Sexual assault activists advocate the importance of bystander intervention


Photo by: Audrey Battis

During the week of Oct. 15-20, a sexual advocacy organization called Alternatives to Living in Violent Environments (ALIVE) created a presence on campus at Franciscan University of Steubenville to improve awareness and education on the dangers of sexual assault and the importance of bystander intervention.

The week-long occasion, called the Dignity Project, included several events, information tables in five locations across campus and multiple advocates from ALIVE who were available to speak with individual students on Title IX issues.

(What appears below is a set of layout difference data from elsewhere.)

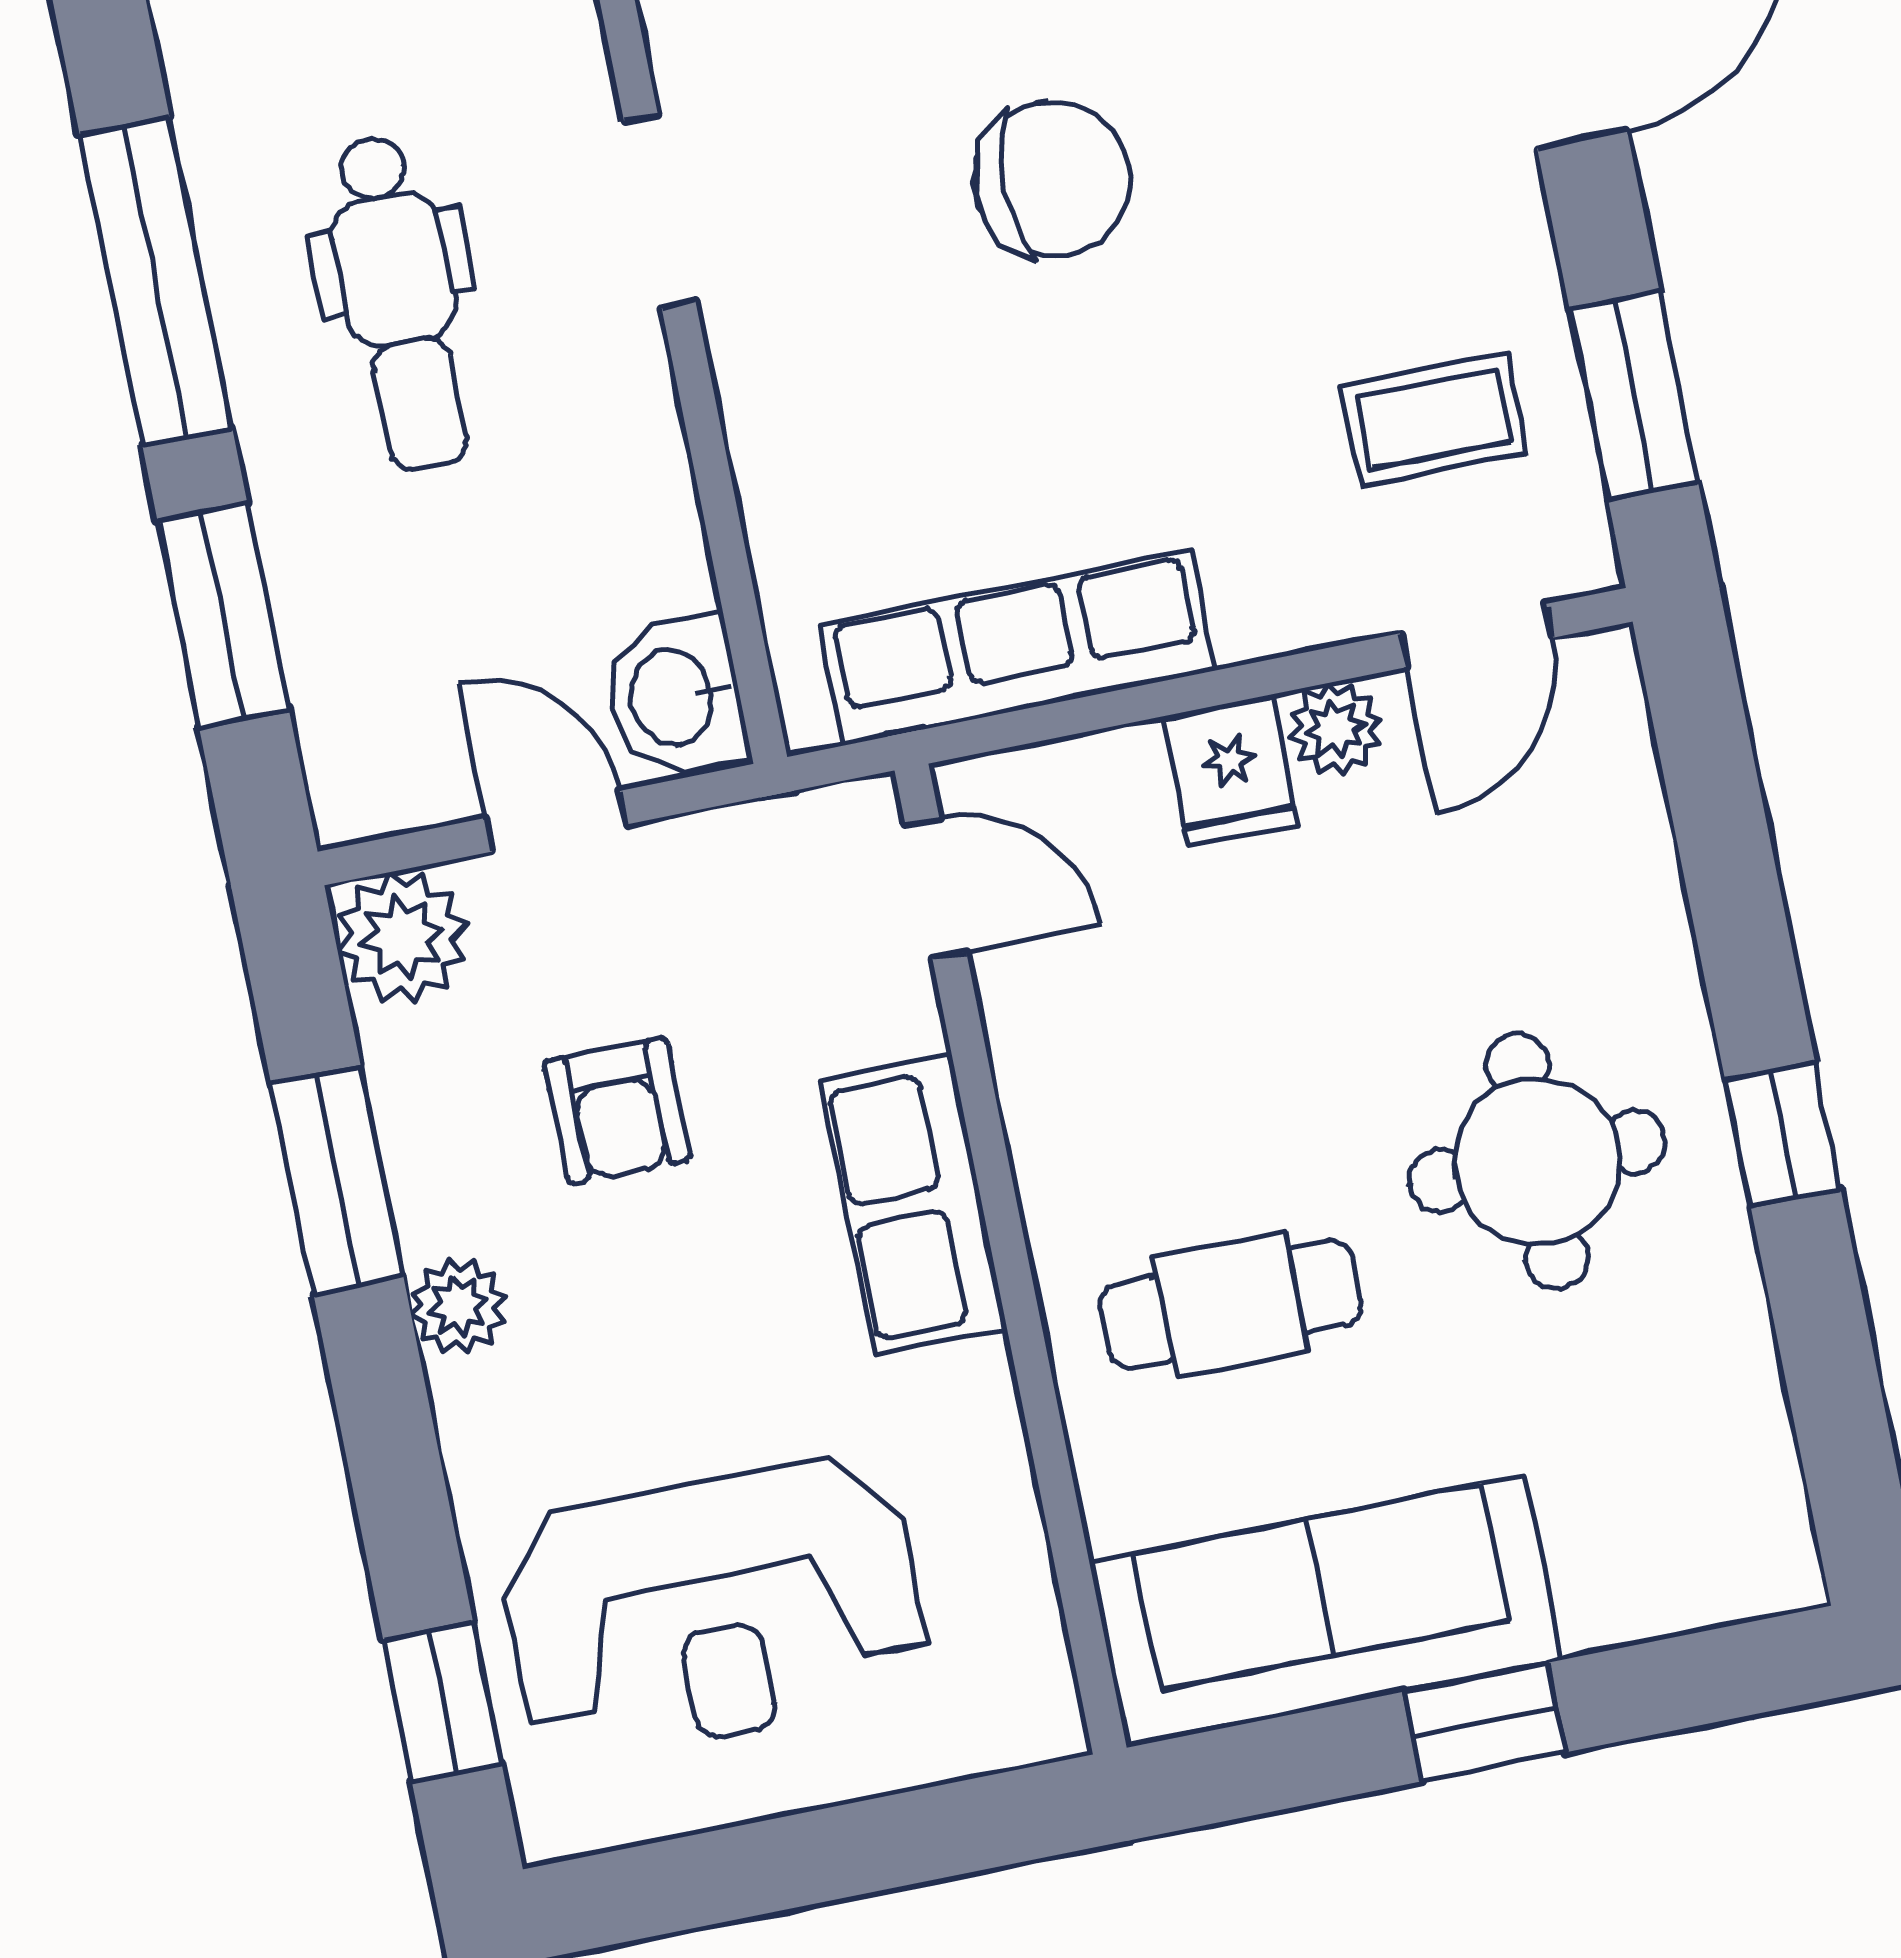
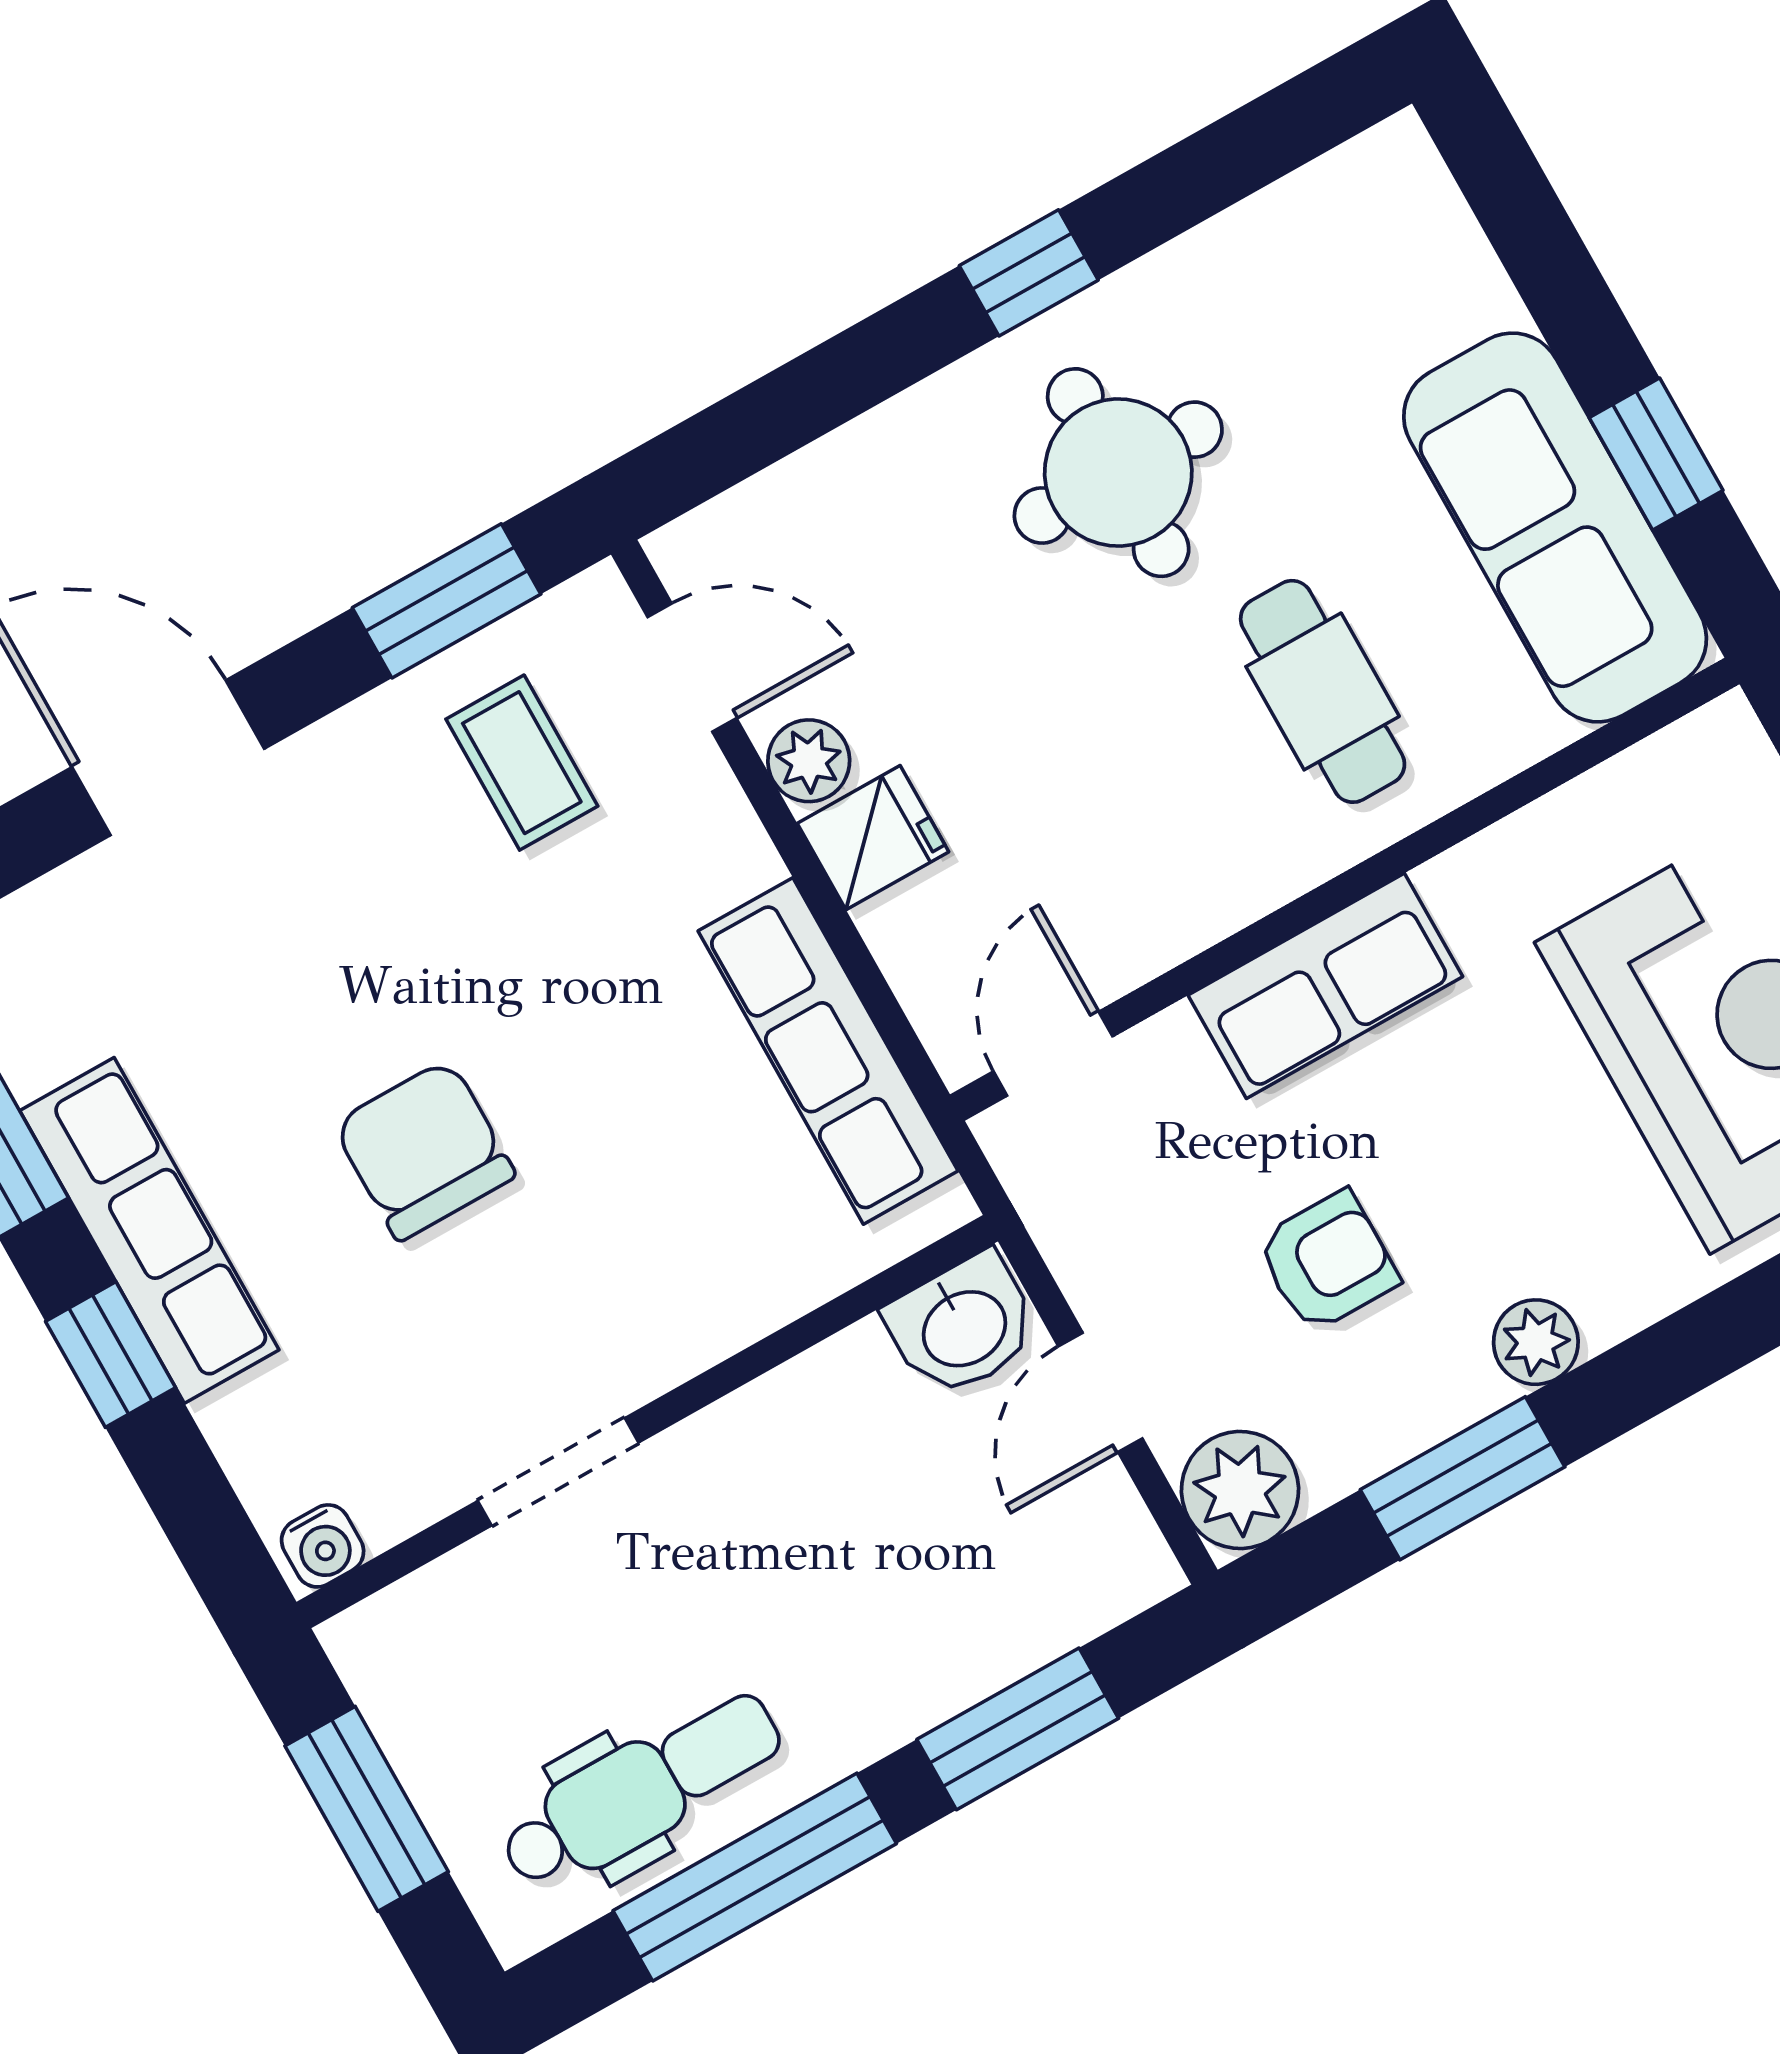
dental chair: (400, 302) -> (641, 1791), moved
window: (1485, 1722) -> (1656, 454), moved

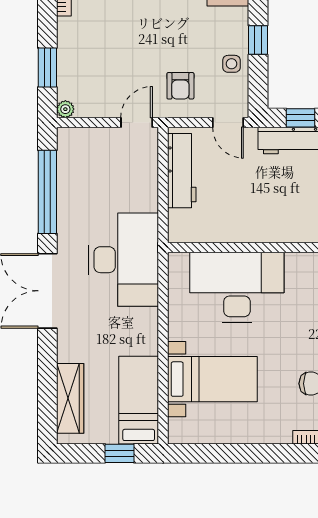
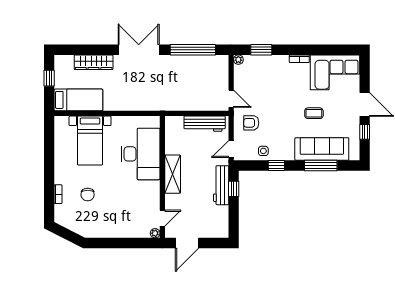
shelving: (274, 229) -> (173, 174), added
desk: (123, 260) -> (156, 92), removed
wardrobe: (70, 398) -> (94, 62), moved
window: (120, 453) -> (49, 78), moved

Chantal Hust, ALIVE coordinator for Jefferson County, expanded on bystander intervention to students she encountered throughout the week, highlighting the impact even a small response can have on a situation.

“Direct, distract (and) delegate” are three strategies to combating a dangerous situation, said Hust. If a direct approach seems impractical, a bystander can create a distraction by spilling a drink or changing the topic of conversation. In a particularly tricky situation, bystanders can notify a suitable authority who can take control of the situation.

“The number one thing would be noticing what’s going on around you and making sure that you don’t feel like it’s not your business to get involved,” Hust said. Every person, no matter who he or she is, has the ability to resist a culture of sexual assault, racism or abuse.

Hust had simple advice for those who weren’t sure where to start: don’t laugh. “If someone tells a sexist joke, don’t laugh,” Hust said. Even small actions can effect change in culture.

On Wednesday evening, Oct. 17, ALIVE advocates hosted an ice cream social at the Pub, offering students frozen treats and the opportunity to gain information on preventing sexual misconduct.

On Thursday, Oct. 18, Hust gave a presentation on bystander intervention for students in the International Room.

On Friday, Oct. 19, Christ the King Chapel hosted a Healing Mass celebrated by the Rev. Shawn Roberson, TOR, who emphasized God’s healing mercy and desire to touch every wound. Dozens of attendants received healing prayer from the four priests present at Mass, allowing God to heal their wounds sustained from suffering from others’ misconduct or cruelty, sexual or otherwise.

From 1-4 p.m. on Saturday, Oct. 20, Patrick LeMasters offered a training session on self-defense in the Aerobics Room of Finnegan Fieldhouse. LeMasters, who is a third-degree black belt in taekwondo and owns the LeMasters Christian Martial Arts Academy, taught students how to defend themselves in time of crisis or assault.

Over the course of the week, Hust was available to speak with students in various locations on campus such as the J.C. Williams Center, Egan Hall and Finnegan Fieldhouse. Information tables across campus glittered with pens and bracelets emblazoned with ALIVE’s logo while fliers provided information on survivor support groups and other services offered both on and off campus.

This is the second year ALIVE has hosted an awareness week on campus and the third time they have offered “tabling,” their word for raising awareness through information tables and personal conversation. Once they garner enough interest and support, Hust said that they “hope to do (the week-long event) once a semester,” including more “active awareness” opportunities like expanded self-defense classes and larger presentations.